Answer: (a) \(\displaystyle \int \frac{\theta-1}{\sqrt{1-(\theta-1)^2}}\,d\theta=-\sqrt{1-(\theta-1)^2}+C\).
(b) \(\displaystyle y=\theta(\theta-1)\sin^{-1}(\theta-1)+\theta\sqrt{1-(\theta-1)^2}\).
(a) Let \(u=1-(\theta-1)^2\).
Then \(\displaystyle \frac{du}{d\theta}=-2(\theta-1)\), so \((\theta-1)\,d\theta=-\tfrac12\,du\).
Hence
\(\displaystyle \int \frac{\theta-1}{\sqrt{1-(\theta-1)^2}}\,d\theta=-\frac12\int u^{-1/2}\,du=-\sqrt{u}+C\).
Substituting back,
\(\displaystyle \int \frac{\theta-1}{\sqrt{1-(\theta-1)^2}}\,d\theta=-\sqrt{1-(\theta-1)^2}+C\).
(b) Start with
\(\displaystyle \theta\frac{dy}{d\theta}-y=\theta^2\sin^{-1}(\theta-1)\).
Since \(0\lt \theta\lt 2\), divide by \(\theta\):
\(\displaystyle \frac{dy}{d\theta}-\frac{y}{\theta}=\theta\sin^{-1}(\theta-1)\).
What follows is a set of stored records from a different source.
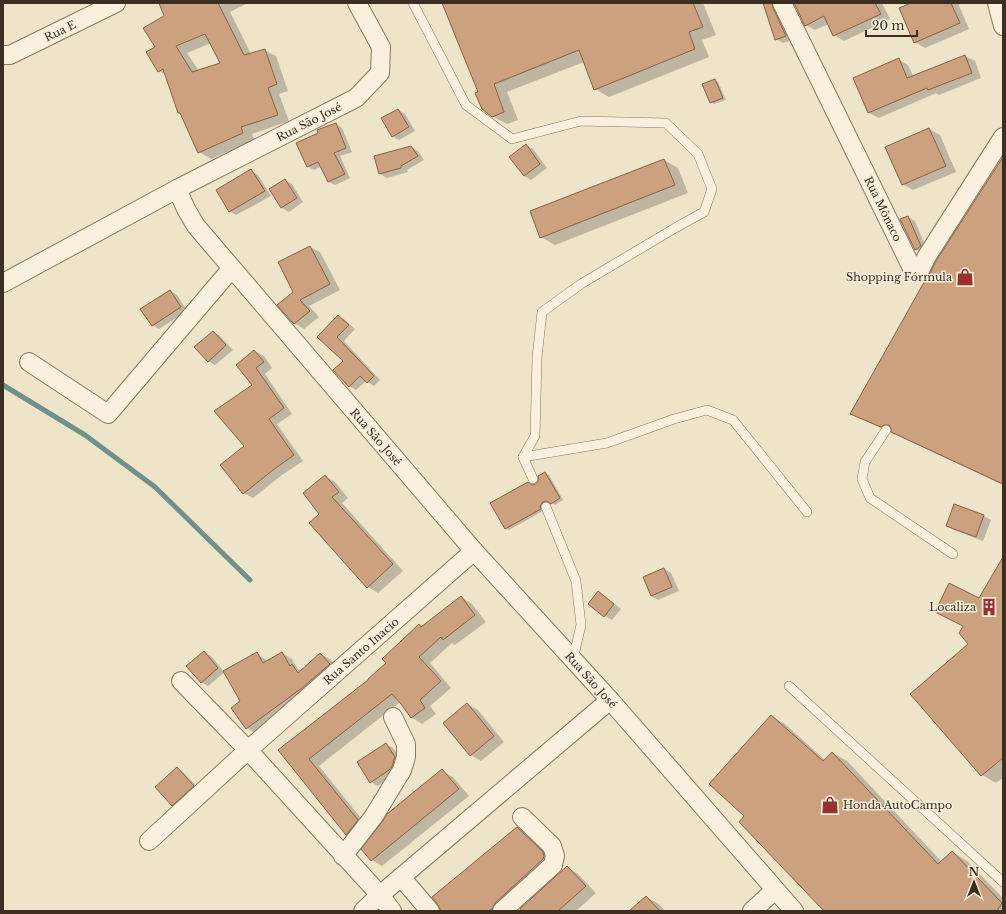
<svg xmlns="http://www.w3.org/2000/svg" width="1006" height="914" font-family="'Libre Baskerville',serif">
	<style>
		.shadow { fill: #0003; fill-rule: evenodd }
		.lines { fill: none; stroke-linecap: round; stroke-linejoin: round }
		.stream { stroke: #70918a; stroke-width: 5 }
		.building { fill: #cba180; stroke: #896144; fill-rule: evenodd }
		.lane-casing { stroke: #8b775e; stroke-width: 10 }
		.street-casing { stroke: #8b775e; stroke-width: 20 }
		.lane { stroke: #f9f1dd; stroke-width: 9 }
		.street { stroke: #f9f1dd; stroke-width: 18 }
		.labels { text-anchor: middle; stroke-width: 3; stroke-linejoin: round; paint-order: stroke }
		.street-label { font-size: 11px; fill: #3b2f21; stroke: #f6eed9 }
		.poi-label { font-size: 11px; fill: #3b2f21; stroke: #f6eed9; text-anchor: end }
	</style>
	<rect width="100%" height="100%" fill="#eee4ca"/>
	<g class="shadow">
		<path d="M163 3H248L230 12 251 54 264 50 276 56 288 91 279 94 289 121 252 134 254 140 211 159 199 152 182 114 179 113 166 75 159 71 156 47 165 16ZM211 43 221 64 199 71 187 53Z"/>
		<polygon points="443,3 703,3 716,35 702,40 709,57 609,97 595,89 584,62 507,92 518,120 507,124 492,116 479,93"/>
		<polygon points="766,3 775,3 793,40 783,43 776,39"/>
		<polygon points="795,3 882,3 890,19 844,41 834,35 829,24 815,30 806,25"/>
		<polygon points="913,3 958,3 969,29 925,48 915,42"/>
		<polygon points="965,56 975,61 981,78 939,95 936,93 879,118 869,113 854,79 899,60 908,65 913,76"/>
		<polygon points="715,80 718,82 726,100 714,104 711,102"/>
		<polygon points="398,110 405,114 415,131 399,140 392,136"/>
		<polygon points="336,124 342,128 352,152 340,156 350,178 335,185 329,182 322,166 314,170 307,166 320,134"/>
		<polygon points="929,129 940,135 956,172 913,190 902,184"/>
		<polygon points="526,145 533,149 547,168 531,180 524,176"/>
		<polygon points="411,147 418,151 424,160 407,170 408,172 387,178 380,174 375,157"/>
		<polygon points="1003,158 1003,485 907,440 896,434 895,435 866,421 852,413"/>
		<polygon points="664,160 678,168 688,193 555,245 541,237"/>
		<polygon points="251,170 258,175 271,196 236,215 229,211"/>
		<polygon points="285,180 292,184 303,202 289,212 282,208"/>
		<polygon points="908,217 915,221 927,250 922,253 915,249"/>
		<polygon points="310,247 320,252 340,290 309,306 319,317 304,329 294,323 294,292"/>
		<polygon points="170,291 177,295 187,311 159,329 152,325"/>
		<polygon points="338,316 345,320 355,329 344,341 380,380 374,386 366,381 356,390 349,386 344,361 318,337"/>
		<polygon points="213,332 220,336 233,350 215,365 208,361"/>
		<polygon points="255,351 264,356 272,368 265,374 292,414 277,424 303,461 282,475 253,498 243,493 246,446 253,385"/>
		<polygon points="545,473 549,475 563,500 555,505 551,502 547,503 543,511 509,530 505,528 532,486 536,485"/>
		<polygon points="325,476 335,482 348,498 342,503 403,571 378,593 368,587 321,514"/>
		<polygon points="955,505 984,516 991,520 983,541 954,530 947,526"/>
		<polygon points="1003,559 1003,778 996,783 982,775 912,694 970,644 979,600"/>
		<polygon points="664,569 671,573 679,591 658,600 651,596"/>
		<polygon points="598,592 605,596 621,609 612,620 605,616"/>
		<polygon points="461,597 472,604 486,622 455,645 452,643 430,663 451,688 430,706 436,714 422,724 411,717 400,702 319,766 368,827 357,841 346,834 280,751 370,680 387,663 419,626 422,627"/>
		<polygon points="204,652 211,656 224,672 257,654 268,661 282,653 292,659 298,669 302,671 321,654 331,660 340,670 257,734 247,728 241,702 225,672 208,686 201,682"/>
		<polygon points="467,704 478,710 504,742 481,761 471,755"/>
		<polygon points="772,716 786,725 825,760 833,753 847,761 942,862 953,852 967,861 1003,898 1003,911 825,911 745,816"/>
		<polygon points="386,744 393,748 402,762 396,774 378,786 371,782"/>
		<polygon points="177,768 184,773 200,790 179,809 172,805"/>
		<polygon points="442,771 453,777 469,796 382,866 372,860"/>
		<polygon points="518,828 531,836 556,860 508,911 442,911"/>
		<polygon points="567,867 578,874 596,893 576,911 523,911"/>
		<polygon points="646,897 659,904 665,911 630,911"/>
	</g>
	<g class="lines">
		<polyline class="stream" points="3,385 85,435 155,487 250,580"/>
	</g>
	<g class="building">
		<path d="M159 3H218L244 55 265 49 277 84 268 88 278 115 241 127 243 133 198 153 180 113H178L163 69 158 72 146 52 155 47 143 28 164 16ZM205 34 220 63 192 72 176 46Z"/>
		<polygon points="442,3 693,3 703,27 689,32 695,49 594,90 579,50 494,84 504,112 492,117 482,109 475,93 478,92"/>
		<polygon points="763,3 772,3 773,8 786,36 775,40"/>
		<polygon points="794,3 875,3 881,14 833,36 824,16 805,26"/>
		<polygon points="911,3 951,3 960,23 914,43 899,8"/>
		<polygon points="965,55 972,73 928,90 927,88 868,113 853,78 899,58 907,78"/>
		<polygon points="715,79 723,98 710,103 702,84"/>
		<polygon points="398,109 409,127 392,137 381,118"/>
		<polygon points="336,123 346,148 334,153 345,174 328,182 318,162 307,167 296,143 318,133 317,130"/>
		<polygon points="929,128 946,166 902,185 885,147"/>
		<polygon points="526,144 540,164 524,176 509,157"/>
		<polygon points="411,146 418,156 401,166 401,168 379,174 374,156"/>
		<polygon points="1003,157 1003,484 891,432 891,428 889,425 884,425 881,427 850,414 927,277 930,273 936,261"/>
		<polygon points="664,159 675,185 540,238 530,211"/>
		<polygon points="251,169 265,191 229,212 216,190"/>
		<polygon points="285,179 297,198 281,208 269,189"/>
		<polygon points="908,216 921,246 915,250 900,219"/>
		<polygon points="310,246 330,284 300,300 310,311 294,324 277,305 293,292 278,262"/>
		<polygon points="170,290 181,307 152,326 140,309"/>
		<polygon points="338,315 349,325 337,337 374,376 367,383 360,376 349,387 333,370 343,361 317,337"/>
		<polygon points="213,331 226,345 208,362 194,347"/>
		<polygon points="254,350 264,362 256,368 284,408 269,419 294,455 273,470 243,494 220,465 244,446 214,411 252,385 236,365"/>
		<polygon points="545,472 560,498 551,504 547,501 543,502 540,506 541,509 505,529 490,503 528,482 532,485 536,484 539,480 538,476"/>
		<polygon points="325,475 339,492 332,497 393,564 367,588 309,523 319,514 303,493"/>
		<polygon points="954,504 984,515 976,537 946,526"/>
		<polygon points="1003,557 1003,758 981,776 910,694 968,644 959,633 963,626 935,612 949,583 979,598"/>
		<polygon points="664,568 672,587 651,596 643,577"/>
		<polygon points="598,591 614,604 604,617 588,604"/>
		<polygon points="461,596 475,615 443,640 441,637 419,657 441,681 420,700 425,708 411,718 401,704 392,694 309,759 358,820 346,835 278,750 368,680 368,679 386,663 382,659 419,624 421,627"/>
		<polygon points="204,651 218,668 201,683 186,666"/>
		<polygon points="257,652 263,663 282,652 290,666 292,664 298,673 320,653 330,664 302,688 246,729 231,708 240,701 223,671"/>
		<polygon points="467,703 494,736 470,756 443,723"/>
		<polygon points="771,715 823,761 832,752 938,864 952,851 1002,903 997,911 824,911 739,822 744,816 709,784"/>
		<polygon points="386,743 395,757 392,766 389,770 370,783 357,762"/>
		<polygon points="177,767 194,786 172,806 155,787"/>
		<polygon points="442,769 459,789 371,861 361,849 382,822 387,814"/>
		<polygon points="517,827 543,852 544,856 543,859 495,903 492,909 489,911 441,911 438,905 432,897"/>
		<polygon points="567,866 586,886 558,911 521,911 520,909"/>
		<polygon points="646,896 660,911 629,911"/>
	</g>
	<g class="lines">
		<g class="lane-casing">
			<g id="lane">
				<polyline points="413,3 466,105 512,139 581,121 666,123 698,154 712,189 704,212 675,228 581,284 542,312 537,358 535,436 523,457 533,479"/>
				<polyline points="886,430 865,462 862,479 870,498 953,554"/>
				<polyline points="523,457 607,443 674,419 707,410 733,420 807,512"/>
				<polyline points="546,507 576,581 581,625 573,659"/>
				<polyline points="789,686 1003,882"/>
			</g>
		</g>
		<g class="street-casing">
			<g id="street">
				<polyline points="357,3 381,47 380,73 356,98 177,189 186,209 196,226 474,551 610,700 794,911"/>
				<polyline points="782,3 912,268 921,268 927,256 1003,137"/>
				<polyline points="997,3 1003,26"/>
				<polyline points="3,55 10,55 116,3"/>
				<polyline points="3,283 177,189"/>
				<polyline points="29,362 108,414 232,268"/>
				<polyline points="181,681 248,750 380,895 392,911"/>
				<polyline points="149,841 248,750 474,551"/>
				<polyline points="343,856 374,816 402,770 406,757 406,744 393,717"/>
				<polyline points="401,877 430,911"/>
				<polyline points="363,911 380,895 610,700"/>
				<polyline points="502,911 553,865 555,856 552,846 522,817"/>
				<polyline points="752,911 775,890"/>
			</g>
		</g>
		<use href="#lane" class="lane"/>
		<use href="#street" class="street"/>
	</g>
	<defs>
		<g id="shop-bare" transform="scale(1.38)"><path d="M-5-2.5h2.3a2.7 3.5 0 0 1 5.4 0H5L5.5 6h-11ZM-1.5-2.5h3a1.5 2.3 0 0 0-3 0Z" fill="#98312f" stroke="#f6eed9" stroke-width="2.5" paint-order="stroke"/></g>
		<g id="building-bare" transform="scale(1.38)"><path d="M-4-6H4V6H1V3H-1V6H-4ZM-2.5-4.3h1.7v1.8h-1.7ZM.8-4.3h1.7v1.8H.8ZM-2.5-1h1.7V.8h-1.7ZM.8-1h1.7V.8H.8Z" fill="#98312f" stroke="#f6eed9" stroke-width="2.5" paint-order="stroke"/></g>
	</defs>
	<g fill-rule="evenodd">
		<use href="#shop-bare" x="965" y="277"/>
		<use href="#building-bare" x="989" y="607"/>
		<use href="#shop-bare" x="830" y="805"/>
	</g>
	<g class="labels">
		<g class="street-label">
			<text transform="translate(60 31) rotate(-26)" y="4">Rua E</text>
			<text transform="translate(309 122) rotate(-27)" y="4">Rua São José</text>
			<text transform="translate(883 209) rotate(64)" y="4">Rua Mônaco</text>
			<text transform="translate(376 437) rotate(49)" y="4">Rua São José</text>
			<text transform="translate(361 651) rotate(-41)" y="4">Rua Santo Inacio</text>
			<text transform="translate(591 680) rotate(48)" y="4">Rua São José</text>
		</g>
		<g class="poi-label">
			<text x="952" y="281">Shopping Fórmula</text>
			<text x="976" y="611">Localiza</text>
			<text x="843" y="809" text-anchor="start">Honda AutoCampo</text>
		</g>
	</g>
	<rect width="1006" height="914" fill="none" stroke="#3b2f21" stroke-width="8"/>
	<g transform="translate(974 882)" stroke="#f6eed9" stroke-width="3" paint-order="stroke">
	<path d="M0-3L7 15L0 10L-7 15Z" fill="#3b2f21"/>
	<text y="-6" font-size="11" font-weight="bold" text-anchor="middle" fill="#3b2f21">N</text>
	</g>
	<path d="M866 30v6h51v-6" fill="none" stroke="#3b2f21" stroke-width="2"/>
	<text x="872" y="30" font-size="12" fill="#3b2f21" stroke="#f6eed9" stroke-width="3" paint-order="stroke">20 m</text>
</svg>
This is linear, with integrating factor
\(\displaystyle \mu(\theta)=e^{\int -1/\theta\,d\theta}=e^{-\ln \theta}=\theta^{-1}\).
Multiplying through by \(\theta^{-1}\),
\(\displaystyle \frac{d}{d\theta}(\theta^{-1}y)=\sin^{-1}(\theta-1)\).
Integrate:
\(\displaystyle \theta^{-1}y=\int \sin^{-1}(\theta-1)\,d\theta + C\).
Use integration by parts with \(u=\sin^{-1}(\theta-1)\) and \(dv=d\theta\). Then \(v=\theta\) and \(\displaystyle du=\frac{1}{\sqrt{1-(\theta-1)^2}}\,d\theta\).
So
\(\displaystyle \int \sin^{-1}(\theta-1)\,d\theta=\theta\sin^{-1}(\theta-1)-\int \frac{\theta}{\sqrt{1-(\theta-1)^2}}\,d\theta\).
Now write
\(\displaystyle \int \frac{\theta}{\sqrt{1-(\theta-1)^2}}\,d\theta=\int \frac{\theta-1}{\sqrt{1-(\theta-1)^2}}\,d\theta+\int \frac{1}{\sqrt{1-(\theta-1)^2}}\,d\theta\).
From part (a),
\(\displaystyle \int \frac{\theta-1}{\sqrt{1-(\theta-1)^2}}\,d\theta=-\sqrt{1-(\theta-1)^2}\).
Also,
\(\displaystyle \int \frac{1}{\sqrt{1-(\theta-1)^2}}\,d\theta=\sin^{-1}(\theta-1)\).
Therefore
\(\displaystyle \int \frac{\theta}{\sqrt{1-(\theta-1)^2}}\,d\theta=-\sqrt{1-(\theta-1)^2}+\sin^{-1}(\theta-1)\).
Hence
\(\displaystyle \theta^{-1}y=\theta\sin^{-1}(\theta-1)+\sqrt{1-(\theta-1)^2}-\sin^{-1}(\theta-1)+C\).
Use \(y=1\) when \(\theta=1\):
\(\displaystyle 1=1+C\), so \(C=0\).
Thus
\(\displaystyle \frac{y}{\theta}=\theta\sin^{-1}(\theta-1)-\sin^{-1}(\theta-1)+\sqrt{1-(\theta-1)^2}\).
Multiplying by \(\theta\),
\(\displaystyle y=\theta(\theta-1)\sin^{-1}(\theta-1)+\theta\sqrt{1-(\theta-1)^2}\).